Available data: Begin

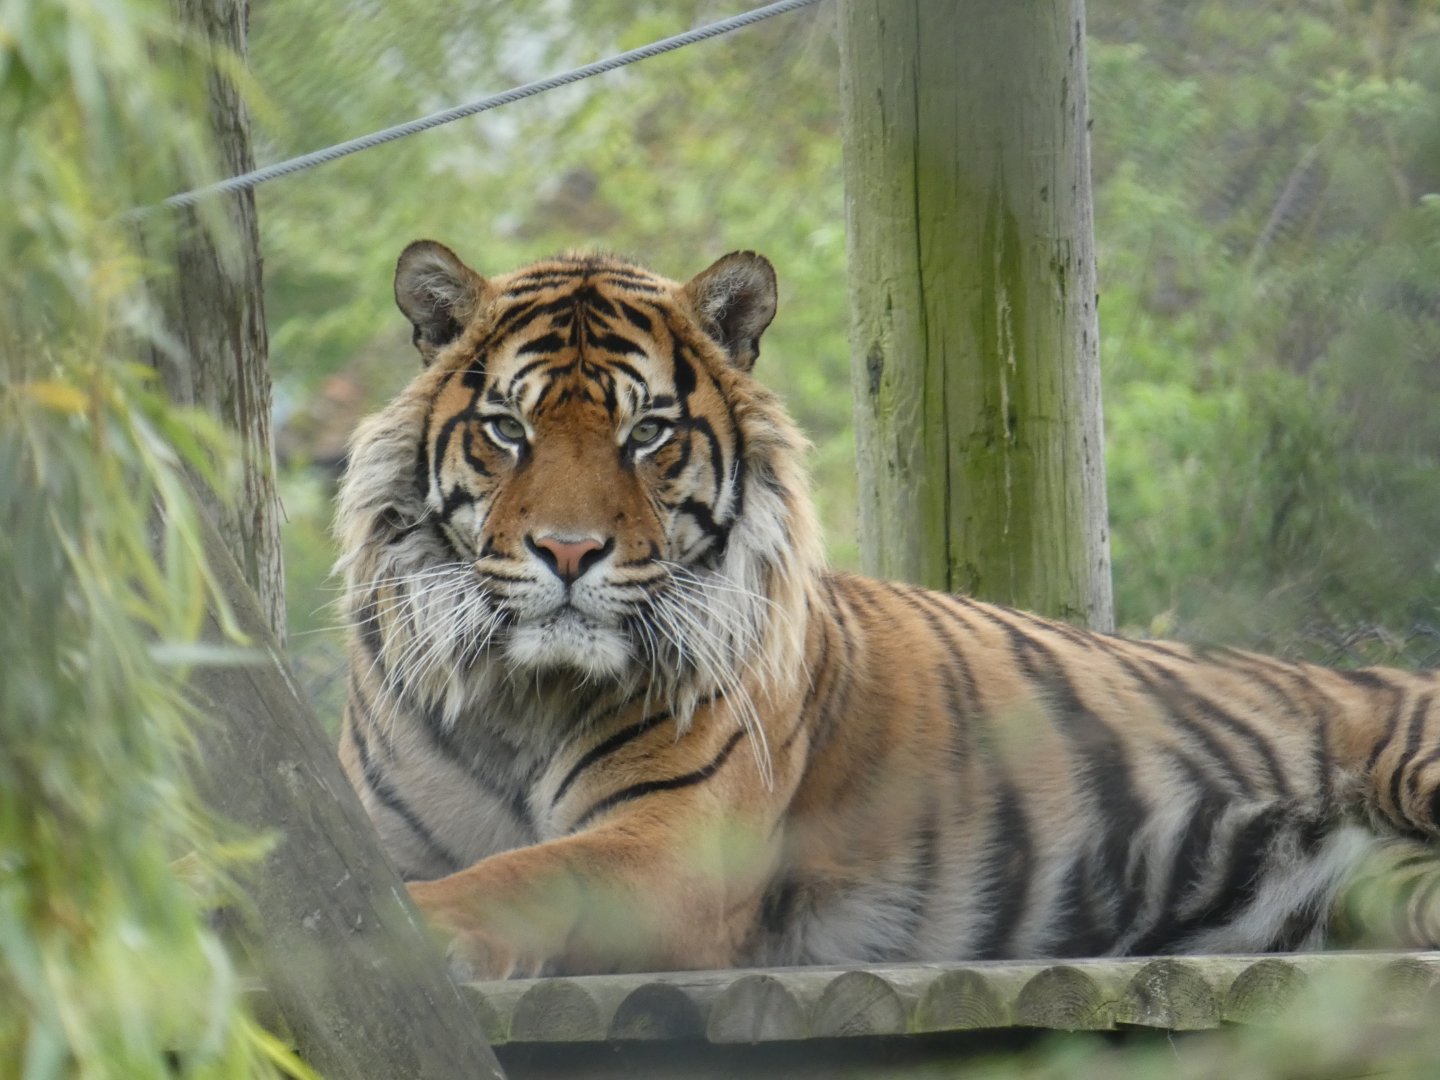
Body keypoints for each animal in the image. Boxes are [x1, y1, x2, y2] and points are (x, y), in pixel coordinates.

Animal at [336, 239, 1440, 980]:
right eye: (506, 430)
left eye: (647, 433)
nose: (568, 553)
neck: (521, 693)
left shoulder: (673, 845)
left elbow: (523, 875)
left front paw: (413, 932)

Available data: End

### Exercise aim:
When you return the listing, keep each line exact and leave the pictures out.

### Expected output:
Body keypoints for each animal in the image. Boxes are [x1, y1, x2, y2] and points are (x, y), in pixel coordinates.

Animal at [336, 239, 1440, 980]:
right eye: (506, 430)
left eye: (647, 433)
nose: (568, 553)
neck: (521, 693)
left shoulder: (673, 845)
left elbow: (523, 875)
left front paw: (413, 932)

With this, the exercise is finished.